§ **Work order**: Out of the listing below, copy every line that carries the string "pixels".

§ **Dataset excerpts**:
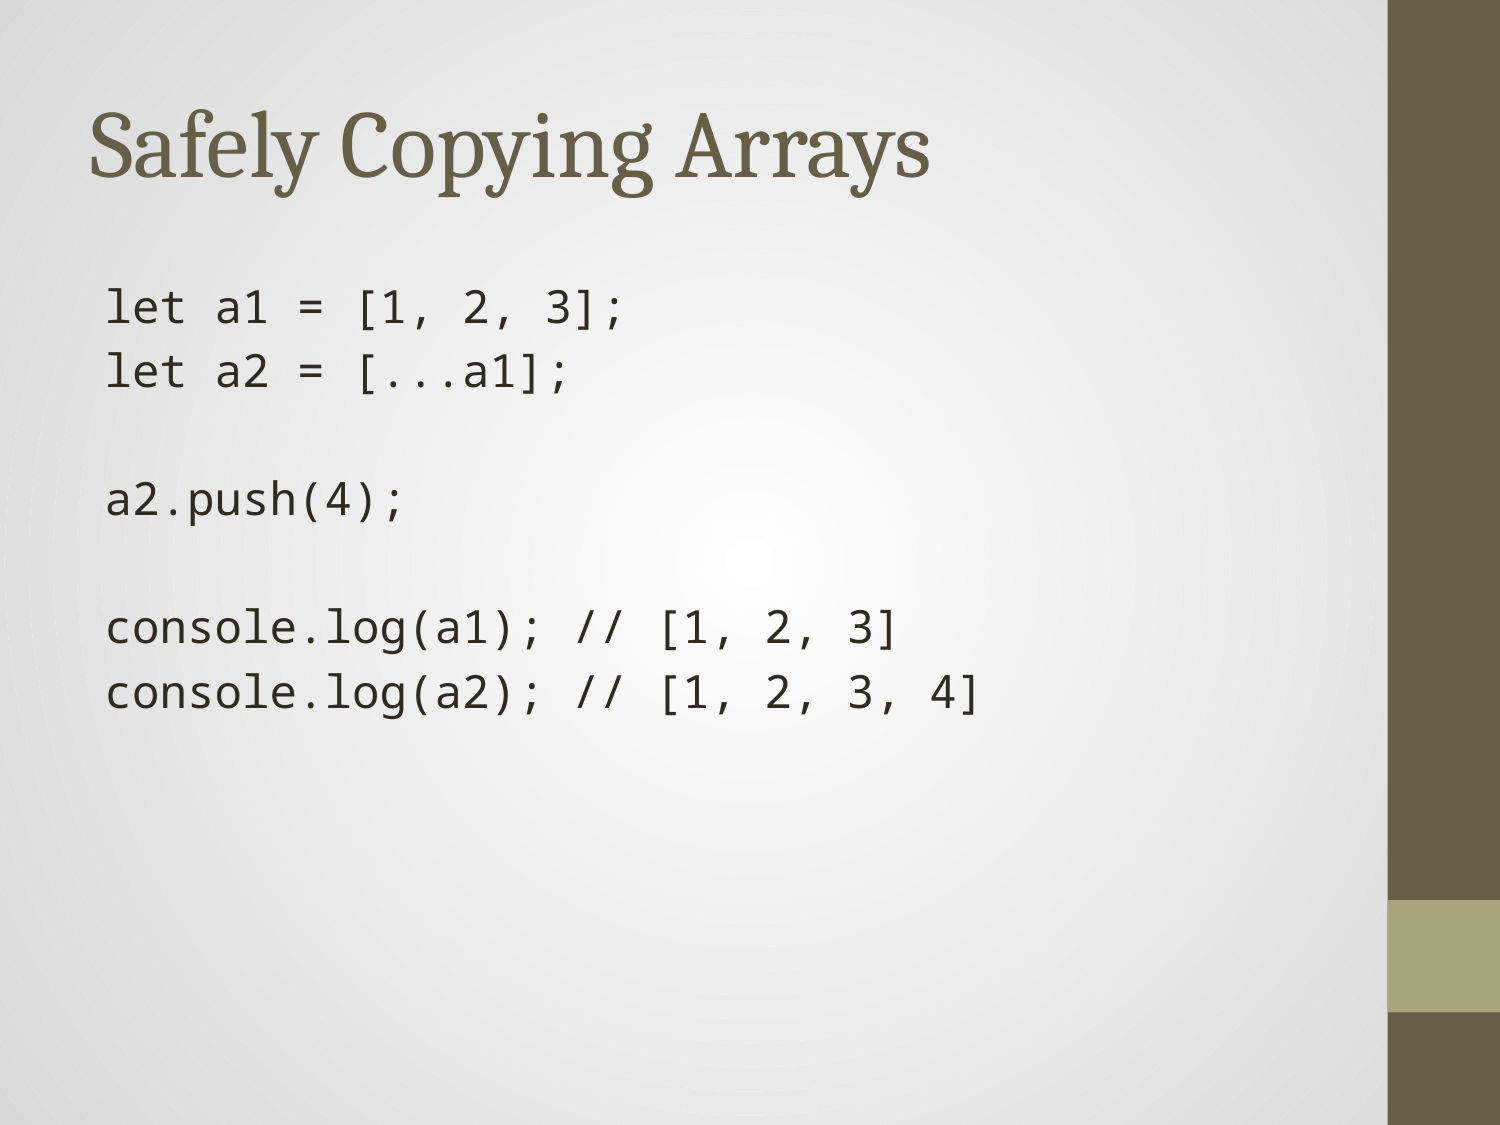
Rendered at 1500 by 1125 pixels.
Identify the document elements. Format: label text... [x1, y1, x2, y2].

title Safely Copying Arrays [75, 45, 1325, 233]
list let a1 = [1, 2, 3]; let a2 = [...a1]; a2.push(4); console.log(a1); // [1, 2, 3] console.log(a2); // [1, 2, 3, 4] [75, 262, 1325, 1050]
--
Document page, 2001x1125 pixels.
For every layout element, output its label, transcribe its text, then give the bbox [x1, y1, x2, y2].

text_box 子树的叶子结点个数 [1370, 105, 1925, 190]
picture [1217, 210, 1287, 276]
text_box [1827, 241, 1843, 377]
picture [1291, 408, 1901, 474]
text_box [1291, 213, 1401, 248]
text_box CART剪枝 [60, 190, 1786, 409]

§ **Reply**:
Rendered at 1500 by 1125 pixels.
Document page, 2001x1125 pixels.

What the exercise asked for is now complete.